BEGIN

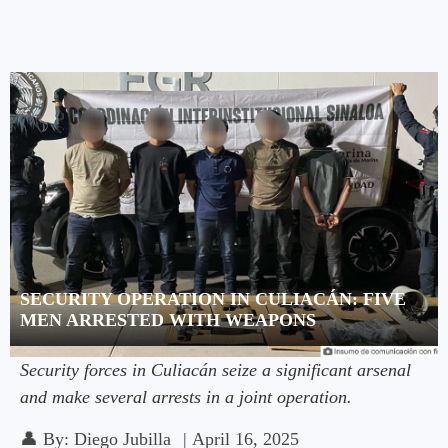
SECURITY OPERATION IN CULIACÁN: FIVE
MEN ARRESTED WITH WEAPONS
Security forces in Culiacán seize a significant arsenal
and make several arrests in a joint operation.
👤
By:
Diego Jubilla
|
April 16, 2025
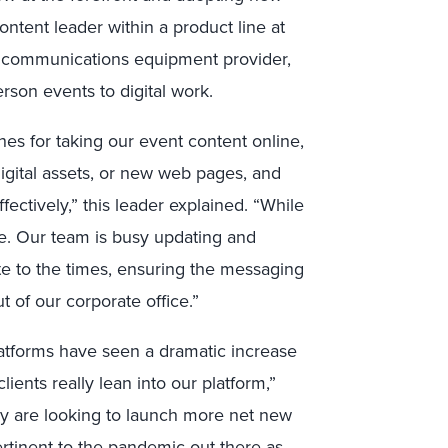
ntent leader within a product line at
 communications equipment provider,
erson events to digital work.
s for taking our event content online,
igital assets, or new web pages, and
ectively,” this leader explained. “While
e. Our team is busy updating and
te to the times, ensuring the messaging
 of our corporate office.”
latforms have seen a dramatic increase
ients really lean into our platform,”
any are looking to launch more net new
ertinent to the pandemic out there as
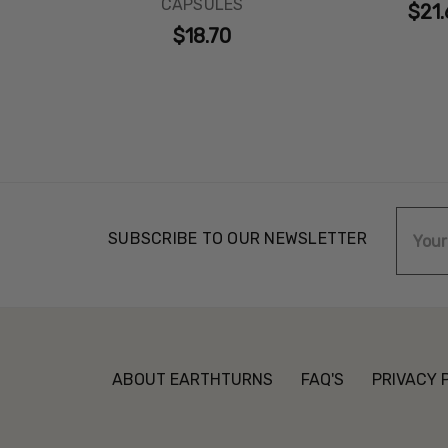
CAPSULES
$21.
$18.70
Email
SUBSCRIBE TO OUR NEWSLETTER
Addre
ABOUT EARTHTURNS
FAQ'S
PRIVACY 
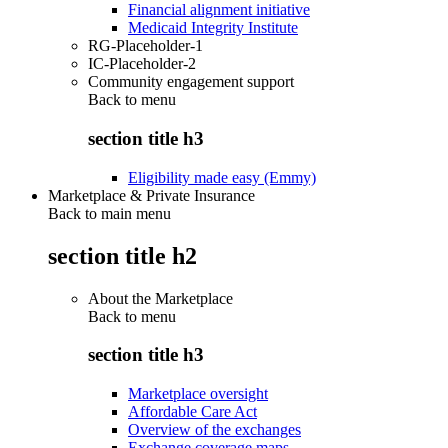
Financial alignment initiative
Medicaid Integrity Institute
RG-Placeholder-1
IC-Placeholder-2
Community engagement support
Back to
menu
section title h3
Eligibility made easy (Emmy)
Marketplace & Private Insurance
Back to main menu
section title h2
About the Marketplace
Back to
menu
section title h3
Marketplace oversight
Affordable Care Act
Overview of the exchanges
Exchange coverage maps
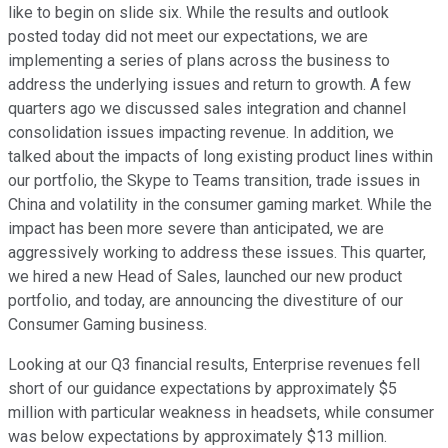
like to begin on slide six. While the results and outlook
posted today did not meet our expectations, we are
implementing a series of plans across the business to
address the underlying issues and return to growth. A few
quarters ago we discussed sales integration and channel
consolidation issues impacting revenue. In addition, we
talked about the impacts of long existing product lines within
our portfolio, the Skype to Teams transition, trade issues in
China and volatility in the consumer gaming market. While the
impact has been more severe than anticipated, we are
aggressively working to address these issues. This quarter,
we hired a new Head of Sales, launched our new product
portfolio, and today, are announcing the divestiture of our
Consumer Gaming business.
Looking at our Q3 financial results, Enterprise revenues fell
short of our guidance expectations by approximately $5
million with particular weakness in headsets, while consumer
was below expectations by approximately $13 million.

END

TASK BRIEF ::
Render every line of text in the rows above as a JSON list of strings, one string per line and no blank lines. Leave the pictures out of the answer.

RESPONSE ::
[
  "SECURITY OPERATION IN CULIACÁN: FIVE",
  "MEN ARRESTED WITH WEAPONS",
  "Security forces in Culiacán seize a significant arsenal",
  "and make several arrests in a joint operation.",
  "👤",
  "By:",
  "Diego Jubilla",
  "|",
  "April 16, 2025",
  "ntent leader within a product line at",
  " communications equipment provider,",
  "erson events to digital work.",
  "s for taking our event content online,",
  "igital assets, or new web pages, and",
  "ectively,” this leader explained. “While",
  "e. Our team is busy updating and",
  "te to the times, ensuring the messaging",
  " of our corporate office.”",
  "latforms have seen a dramatic increase",
  "ients really lean into our platform,”",
  "any are looking to launch more net new",
  "ertinent to the pandemic out there as",
  "CAPSULES",
  "$21.",
  "$18.70",
  "Email",
  "SUBSCRIBE TO OUR NEWSLETTER",
  "Addre",
  "ABOUT EARTHTURNS",
  "FAQ'S",
  "PRIVACY ",
  "Financial alignment initiative",
  "Medicaid Integrity Institute",
  "RG-Placeholder-1",
  "IC-Placeholder-2",
  "Community engagement support",
  "Back to",
  "menu",
  "section title h3",
  "Eligibility made easy (Emmy)",
  "Marketplace & Private Insurance",
  "Back to main menu",
  "section title h2",
  "About the Marketplace",
  "Back to",
  "menu",
  "section title h3",
  "Marketplace oversight",
  "Affordable Care Act",
  "Overview of the exchanges",
  "Exchange coverage maps",
  "like to begin on slide six. While the results and outlook",
  "posted today did not meet our expectations, we are",
  "implementing a series of plans across the business to",
  "address the underlying issues and return to growth. A few",
  "quarters ago we discussed sales integration and channel",
  "consolidation issues impacting revenue. In addition, we",
  "talked about the impacts of long existing product lines within",
  "our portfolio, the Skype to Teams transition, trade issues in",
  "China and volatility in the consumer gaming market. While the",
  "impact has been more severe than anticipated, we are",
  "aggressively working to address these issues. This quarter,",
  "we hired a new Head of Sales, launched our new product",
  "portfolio, and today, are announcing the divestiture of our",
  "Consumer Gaming business.",
  "Looking at our Q3 financial results, Enterprise revenues fell",
  "short of our guidance expectations by approximately $5",
  "million with particular weakness in headsets, while consumer",
  "was below expectations by approximately $13 million."
]